Slowly I Turn (Cornelia Parker)


               
 
If Cornelia Parker’s suspended charcoal work Mass (Colder Darker Matter), is a drawing, as the artist suggests, then the cubic space it occupies is some kind of Flatland algebraic mysticism wherein six planes become one and the volume becomes a void. The piece is in fact a drawing, one from which the artist’s hand is withdrawn and the draftsman’s instrument is itself the work. This delineated cube, suspended as it is before white walls, alternately flattens in a scattering of black marks and reasserts itself as a three dimensional mass.

This occurs most obviously as you traverse your way around the piece which is backlit from your point of view as you enter the gallery at ArtPace. As you move around the cube to the sides upon which the light is directed by deflection off the white walls, the texture of the burned wood emerges and the formerly deep black drawn strokes become what they are: remains of a terrible fire.

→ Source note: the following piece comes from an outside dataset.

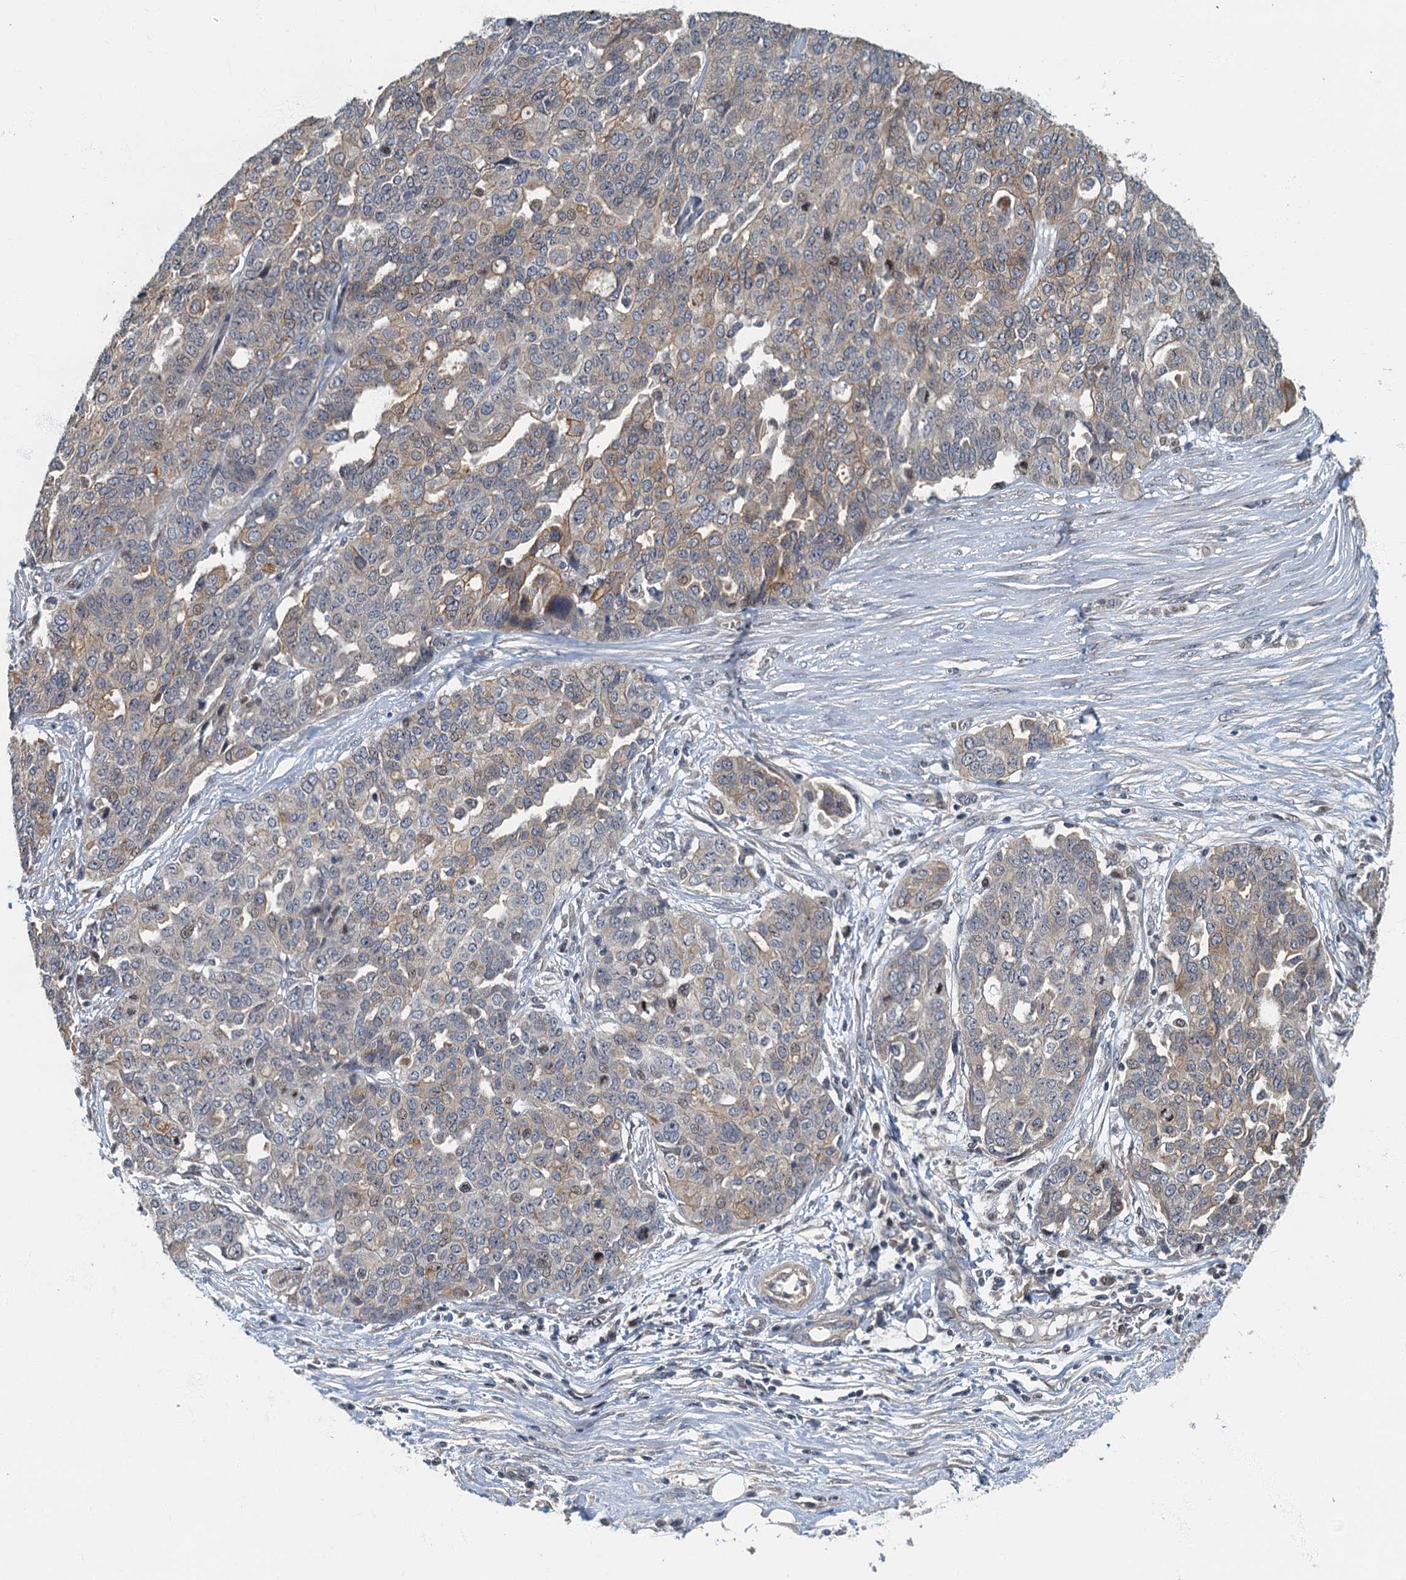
{"staining": {"intensity": "weak", "quantity": "<25%", "location": "cytoplasmic/membranous"}, "tissue": "ovarian cancer", "cell_type": "Tumor cells", "image_type": "cancer", "snomed": [{"axis": "morphology", "description": "Cystadenocarcinoma, serous, NOS"}, {"axis": "topography", "description": "Soft tissue"}, {"axis": "topography", "description": "Ovary"}], "caption": "Photomicrograph shows no significant protein staining in tumor cells of serous cystadenocarcinoma (ovarian).", "gene": "CKAP2L", "patient": {"sex": "female", "age": 57}}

Just as the work’s role as a drawing is conceptually derived, so is the status of the charcoal as drawing implement more idea than actuality, for the charcoal is not used to make marks, but is itself the mark, and besides, the artist has not suspended drawing sticks but hundreds of charcoal remnants of a found Baptist church struck by lightning. The church was, as they say in the newspapers, burned to a crisp, but the real news here is that the eye recognizes a space that is nonetheless transporting. The larger pieces of charcoal, in scale analogous to arms, legs and heads, are suspended in a central core, a mass almost spherical in form within the cube which is demarcated by successively smaller and smaller burned black shards. The outer planes of the cube have a curtain-like feel, veiling perhaps a sphere of terrible energy into which the eye implodes. The scattering of smaller and smaller parts from the center outwards to the edges of the cube gives the sense of motion arrested, a release of energy which is somehow stopped, without consequence. And without time. Thus the holocaust of a burning church is somehow stilled in a site-pacific state of tranquility.

Parker’s tendency to dismantle the monument or institution is realized in this work as in others, but with a subtle difference, especially when compared to a work like Cold Dark Matter, An Exploded View (1991),  Mass  (Colder Darker Matter) is a reordering of a building previously destroyed by a natural disaster, whereas Cold Dark Matter, An Exploded View  is a reassembly of a building (garden shed) destroyed by a military rocket at the bidding of the artist, and must then be linked to the creative intent of the artist and is therefore an act of god and as such is specifically distinct from the class of occurrences which might be grouped under that tandem designation, natural disaster. Perhaps the reassembly (step by step) of the shed can be viewed as an act out of guilt. If so, then the restructured (inch by inch) church is a resurrection affected by the intent of the artist. It is this slippery metaphysical play of guilt and redemption that is the mechanism through which Parker saves the monument even as she takes it apart. Of course, all this is just interpretive balderdash, as the mechanics of what the artist is really doing are not so easily or evenly diagrammed.

The madcap conceptualism of this artist is generally informed by  a kind of lightning flash cleverness of conception: a silver spoon melted down and extruded into a piece of wire exactly the length of Niagara Falls; an inconsequential spider found in the home cum museum of American literary icon Mark Twain pressed into a glass slide and projected; a cloth used to remove tarnish from Jim Bowie’s spoon (his spoon!) framed and presented like a drawing; a threshold from a ghost town doorway placed on the floor next to a similarly sized block of wood which has never been stepped on. This kind of thinking is like a cloud with a silver lining actually sewn into it: you can see how she threads the needle, but how in hell does she make the stitch? None of us, including the artist, really knows, but perhaps when these fortunes are reversed, some kind of privilege is extruded for us too and maybe, just maybe, it reaches all the way to the bottom of Niagara Falls.